> It can't tolerate N failures from N+1 *copies of your data* Sorry I got the te...

voidmain · on April 19, 2018

FoundationDB stores 2N+1 copies of some "coordination state" and does a consensus algorithm whenever it is updated. But this state doesn't contain a copy of your data; basically think of it as storing a replication configuration. It's very small and rarely changes.

In the happy case, replication takes place using the replicas and quorum rules specified by this configuration. For example, you might require writes to succeed synchronously against all N+1 replicas of some transaction log. After N failures, there will still be 1 replica remaining with the latest transactions. But in order to proceed after any failures, you have to do a consensus transaction against a majority of replicas of the coordination state, to specify the new set of N+1 replicas you will be using. And you also make sure that the 1 replica you are recovering from knows you are doing it, so that it won't continue to accept writes under the old replication configuration.

There can't be two partitions capable of committing transactions, because (in this case) you need either

(a) All N+1 replicas of the log, so that you can commit synchronously, or (b) A majority (N+1 out of 2N+1) of the replicas of the coordination state, AND 1 replica of the log

Sorry if this isn't a great explanation. Anyway it does work. I expect that you could rephrase this as an optimization of a consensus protocol, though I think it would be hard to build a performant and realistically featureful implementation that way.

infogulch · on April 19, 2018

Nope your explanation made sense, thank you!

When I wrote that I was wondering if it used a second 2N+1 dataset just for coordination & consensus. This has the benefit of separating data from consensus, allowing the N of N+1 data failure. But at the end of the day consistency still comes down to a N of 2N+1 failure tolerance of that second coordination state. It's smaller easier to replicate etc etc but it seems like it still has the same fault tolerance as just replicating the data 2N+1 times. It sounds like it's worked out great in practice for FDB.

But you say it rarely changes... but wouldn't it have to change every time there's a change to the dataset? I feel like this means you have to do even more replication and consensus than just replicating the data without this second consensus state.

voidmain · on April 19, 2018

You only have to write to the coordination state when there is a failure. You can commit millions of transactions in the happy case without ever doing such a write. And failure detector performance and other engineering concerns are usually more of a limitation, in practice, on the performance of recovery than the latency of the coordination state consensus, even when the coordinators are geographically distributed.
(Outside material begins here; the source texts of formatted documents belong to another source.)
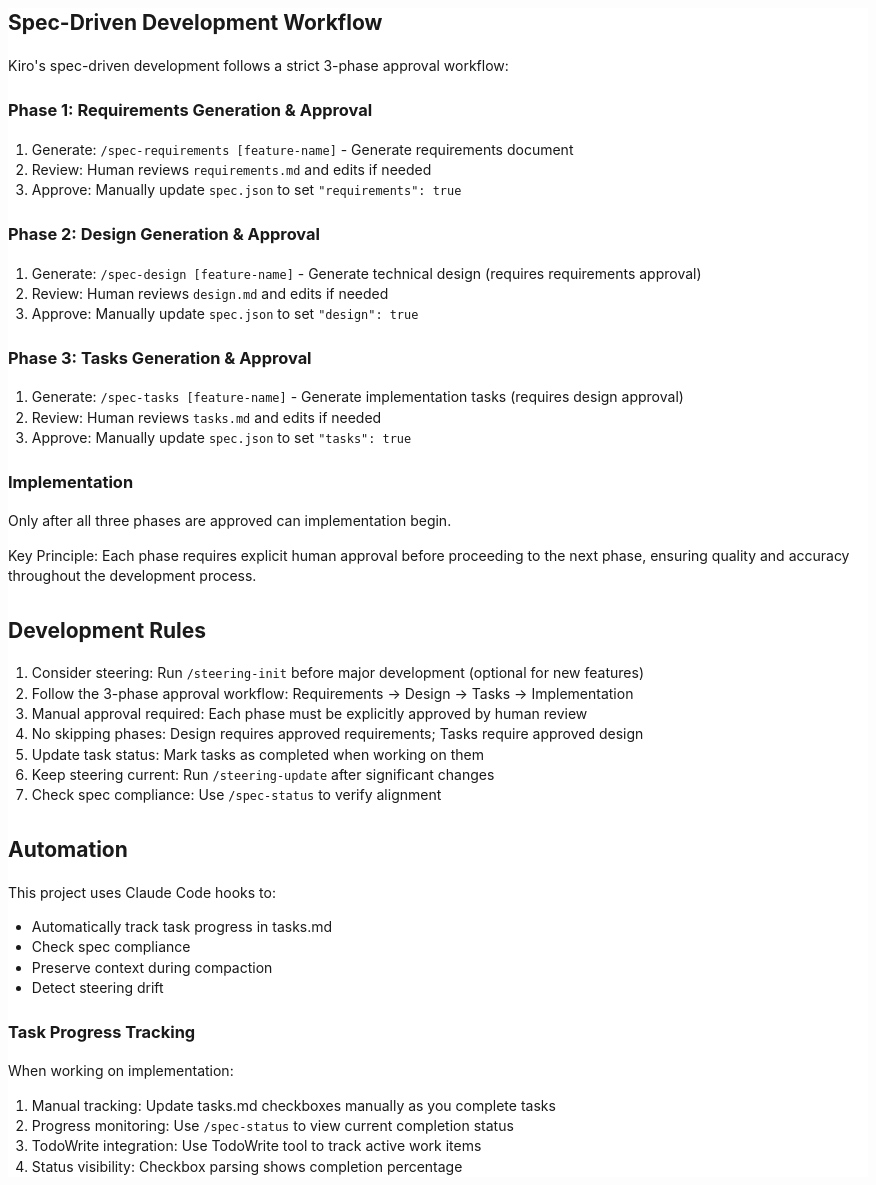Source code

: ## Spec-Driven Development Workflow

Kiro's spec-driven development follows a strict 3-phase approval workflow:

### Phase 1: Requirements Generation & Approval
1. Generate: `/spec-requirements [feature-name]` - Generate requirements document
2. Review: Human reviews `requirements.md` and edits if needed
3. Approve: Manually update `spec.json` to set `"requirements": true`

### Phase 2: Design Generation & Approval
1. Generate: `/spec-design [feature-name]` - Generate technical design (requires requirements approval)
2. Review: Human reviews `design.md` and edits if needed
3. Approve: Manually update `spec.json` to set `"design": true`

### Phase 3: Tasks Generation & Approval
1. Generate: `/spec-tasks [feature-name]` - Generate implementation tasks (requires design approval)
2. Review: Human reviews `tasks.md` and edits if needed
3. Approve: Manually update `spec.json` to set `"tasks": true`

### Implementation
Only after all three phases are approved can implementation begin.

Key Principle: Each phase requires explicit human approval before proceeding to the next phase, ensuring quality and accuracy throughout the development process.

## Development Rules

1. Consider steering: Run `/steering-init` before major development (optional for new features)
2. Follow the 3-phase approval workflow: Requirements → Design → Tasks → Implementation
3. Manual approval required: Each phase must be explicitly approved by human review
4. No skipping phases: Design requires approved requirements; Tasks require approved design
5. Update task status: Mark tasks as completed when working on them
6. Keep steering current: Run `/steering-update` after significant changes
7. Check spec compliance: Use `/spec-status` to verify alignment

## Automation

This project uses Claude Code hooks to:
- Automatically track task progress in tasks.md
- Check spec compliance
- Preserve context during compaction
- Detect steering drift

### Task Progress Tracking

When working on implementation:
1. Manual tracking: Update tasks.md checkboxes manually as you complete tasks
2. Progress monitoring: Use `/spec-status` to view current completion status
3. TodoWrite integration: Use TodoWrite tool to track active work items
4. Status visibility: Checkbox parsing shows completion percentage
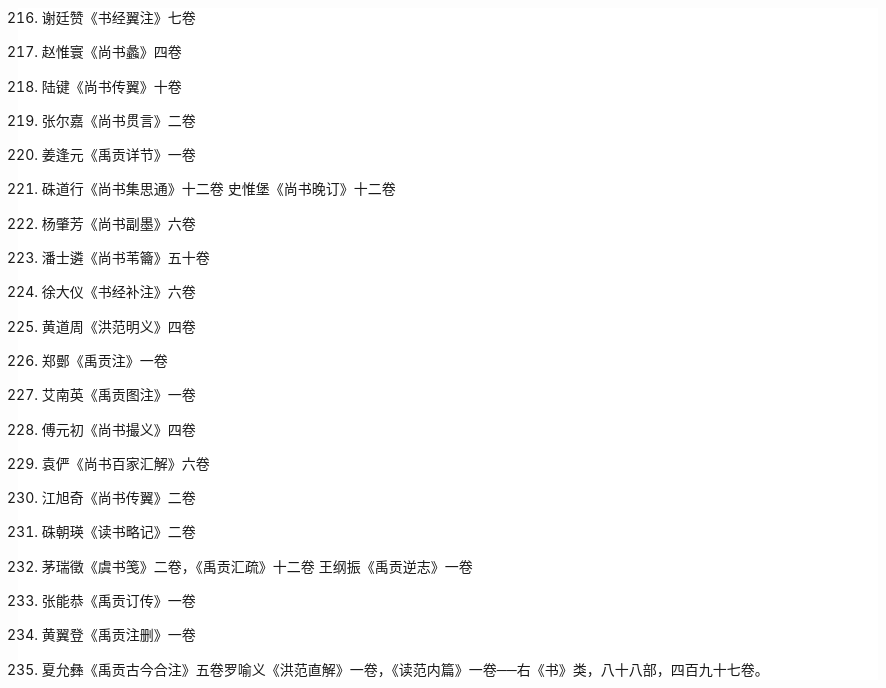 216. <span id="志第七十二_艺文一-216"></span>
谢廷赞《书经翼注》七卷

217. <span id="志第七十二_艺文一-217"></span>
赵惟寰《尚书蠡》四卷

218. <span id="志第七十二_艺文一-218"></span>
陆键《尚书传翼》十卷

219. <span id="志第七十二_艺文一-219"></span>
张尔嘉《尚书贯言》二卷

220. <span id="志第七十二_艺文一-220"></span>
姜逢元《禹贡详节》一卷

221. <span id="志第七十二_艺文一-221"></span>
硃道行《尚书集思通》十二卷 史惟堡《尚书晚订》十二卷

222. <span id="志第七十二_艺文一-222"></span>
杨肇芳《尚书副墨》六卷

223. <span id="志第七十二_艺文一-223"></span>
潘士遴《尚书苇籥》五十卷

224. <span id="志第七十二_艺文一-224"></span>
徐大仪《书经补注》六卷

225. <span id="志第七十二_艺文一-225"></span>
黄道周《洪范明义》四卷

226. <span id="志第七十二_艺文一-226"></span>
郑鄤《禹贡注》一卷

227. <span id="志第七十二_艺文一-227"></span>
艾南英《禹贡图注》一卷

228. <span id="志第七十二_艺文一-228"></span>
傅元初《尚书撮义》四卷

229. <span id="志第七十二_艺文一-229"></span>
袁俨《尚书百家汇解》六卷

230. <span id="志第七十二_艺文一-230"></span>
江旭奇《尚书传翼》二卷

231. <span id="志第七十二_艺文一-231"></span>
硃朝瑛《读书略记》二卷

232. <span id="志第七十二_艺文一-232"></span>
茅瑞徵《虞书笺》二卷，《禹贡汇疏》十二卷 王纲振《禹贡逆志》一卷

233. <span id="志第七十二_艺文一-233"></span>
张能恭《禹贡订传》一卷

234. <span id="志第七十二_艺文一-234"></span>
黄翼登《禹贡注删》一卷

235. <span id="志第七十二_艺文一-235"></span>
夏允彝《禹贡古今合注》五卷罗喻义《洪范直解》一卷，《读范内篇》一卷──右《书》类，八十八部，四百九十七卷。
infogulch · on April 19, 2018

So the strategy is to optimistically assume that there are no failures and just replicate to all N+1 copies. If there's a failure then back off to the consensus state to coordinate the fix rigorously.

In the best case with no failures this works great. But as the number of failures increases, I feel like due to the extra synchronization there will be an inflection point where the cost of the extra layers of coordination will be higher than just synchronizing the data directly. But due to 'other concerns' that inflection point is pushed back by a lot.

Is that a reasonable characterization?

voidmain · on April 19, 2018

If you expect to have lots of (hopefully very temporary!) node failures, I think FoundationDB has another trick up its sleeve. You can store (say) N+2 replicas of transaction logs, which are also relatively small and (since sequential) efficient. Then you have a write quorum of N+1 and a recovery quorum of 2 logs, and you don't have to do coordination on every failure.

It's certainly true that with enough failures you aren't going to make much progress. I'm not sure that is any less true with plain old state machine replication protocols, though.

ccleve · on April 19, 2018

Yup, this works. I wonder if this is the first commercial application of this insight? http://hh360.user.srcf.net/blog/2016/08/majority-agreement-i...

Can you tell us what consensus algorithm you're using? Raft, or something else? Your own implementation or something off the shelf?

voidmain · on April 20, 2018

I'm not sure.

The coordination consensus is (our own implementation of) disk paxos, which we liked for its operational properties in our context (the coordinators don't need to know about each other or communicate directly). An early version of fdb had a dependency on Zookeeper for this purpose; you can use anything.

AlphaSite · on April 20, 2018

I know VSAN uses these and calls them witnesses.

https://cormachogan.com/2014/04/01/vsan-part-21-what-is-a-wi...

AlphaSite · on April 19, 2018

Maybe not all data is replicated across all zones, so zones provide consensus but replicas provide data. Basically you have witness with enough information to provide consistency but without the full data store.